There is a flattening in our contemporary churches when it comes to the Trinity. We have sanctuaries like carpeted bedrooms. We come into an auditorium to hear the pastor speak and the choir performs. On Sunday morning, there’s much smiling, so much light, so much happiness, so much celebration of our relationships. What room is left for awe? Where might we go to experience God’s holiness? Where might we be confronted by something, someone so wonderfully large and other that all we can do is to fall on our knees shouting, “Holy, holy, holy!”?
Go & Make Disciples
The answer can be found in our gospel lesson for today. Jesus commissioned the disciples: “All authority in heaven and on earth has been given to me. Go therefore and make disciples of all nations, baptizing them in the name of the Father and the Son and of the Holy Spirit, and teaching them to obey everything that I have commanded you. And remember, I am with you always, to the end of the age.” (28:18-20)
When we leave the comfort of our sanctuary and our church to go out into the world to raise up disciples through our faithful witness, we will realized God is awesome. When we have courage to leave our close friendships and become new friends with the outsider, stranger, alien, and foreigner, we will see God’s awesomeness in them. When we recognize the fact that we are creatures made from a wonderfully loving God in his own image to praise and bring God’s love to the world, we find ourselves kneeling at the altar, singing, “Holy, holy, holy!” When we stop cutting God down to size and realize that God is beyond the universe, we will come to term with what our role is not only in the eyes of God but in our relationship with our brothers and sisters on this earth.
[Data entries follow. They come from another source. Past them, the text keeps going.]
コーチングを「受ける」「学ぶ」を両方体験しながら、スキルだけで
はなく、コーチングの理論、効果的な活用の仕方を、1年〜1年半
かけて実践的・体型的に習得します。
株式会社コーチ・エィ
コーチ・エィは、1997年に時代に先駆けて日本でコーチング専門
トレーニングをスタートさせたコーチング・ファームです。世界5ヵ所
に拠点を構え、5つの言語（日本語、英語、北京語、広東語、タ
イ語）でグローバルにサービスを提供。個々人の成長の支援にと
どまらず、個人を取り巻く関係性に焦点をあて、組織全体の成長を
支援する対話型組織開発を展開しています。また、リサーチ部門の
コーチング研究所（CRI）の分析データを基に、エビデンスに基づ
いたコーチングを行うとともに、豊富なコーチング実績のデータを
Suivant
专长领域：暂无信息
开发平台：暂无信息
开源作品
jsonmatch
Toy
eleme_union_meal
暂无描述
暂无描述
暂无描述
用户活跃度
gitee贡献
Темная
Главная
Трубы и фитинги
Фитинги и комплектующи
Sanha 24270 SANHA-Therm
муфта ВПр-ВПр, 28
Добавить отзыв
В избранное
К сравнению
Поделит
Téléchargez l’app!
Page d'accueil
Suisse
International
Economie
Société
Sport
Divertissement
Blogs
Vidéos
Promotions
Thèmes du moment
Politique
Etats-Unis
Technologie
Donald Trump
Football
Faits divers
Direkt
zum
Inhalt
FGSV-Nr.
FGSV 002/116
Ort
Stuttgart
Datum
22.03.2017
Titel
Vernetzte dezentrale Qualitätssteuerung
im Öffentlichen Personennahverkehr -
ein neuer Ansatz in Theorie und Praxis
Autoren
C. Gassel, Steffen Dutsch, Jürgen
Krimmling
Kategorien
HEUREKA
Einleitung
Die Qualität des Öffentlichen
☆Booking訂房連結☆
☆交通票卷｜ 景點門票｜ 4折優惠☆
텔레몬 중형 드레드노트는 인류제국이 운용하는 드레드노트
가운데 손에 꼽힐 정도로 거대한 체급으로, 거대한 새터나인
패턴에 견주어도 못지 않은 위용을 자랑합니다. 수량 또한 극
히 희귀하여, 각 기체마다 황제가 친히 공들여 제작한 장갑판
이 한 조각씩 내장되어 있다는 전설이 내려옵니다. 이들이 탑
Maxie Dunnam tells a story of a young man who left for college. Apparently his mother had packed his suitcases. So when he went to put his clothing away in his new dorm room, he discovered two long narrow pieces of cloth among the shirts, the socks, and the underwear. They were neatly folded and ironed. At first he didn’t know what they were. But when he looked at the design of the cloth, he recognized the pattern. These were the strings from his mother’s apron. She had cut them off for him.
We might want to cut God down to size so that we won’t need to pay the price of serving him in discipleship. But God is cutting the apron strings so that we would be able to bear witness to him in the world. We can’t keep God tied up close to us when God is “Holy, holy, holy, Lord of hosts!”
When we baptized people and they professed their faith in Jesus Christ, we say, “We baptized you in the name of God, the Father, God, the Son, and God the Holy Spirit” so that you will go into the world to bear witness to this awesome God—three in one.
When I stand in the back of the sanctuary and proclaim God’s commission and benediction, I say, “The grace of Jesus Christ, the love of God, and the communion of the Holy Spirit be with all of you.”
Our God is not simple, not an easily comprehendible God. Our God is named Trinity—Father, Son, Holy Spirit. Our God is complex, dynamic, relational, ever-reaching, ever-seeking, ever-creating, ever-loving, and ever-speaking.
O great distant and near Father, Son, and Holy Spirit: give us that which we cannot have through our own efforts: awe.
Let us pray.
Gracious God, you are beyond our ideas and imagination yet as close as our brother and sister. We pray that we will follow through with our commission to go into the world with your authority to baptize and give witness that our God is an awesome God who saved us from our sins so that we may have eternal life. Amen.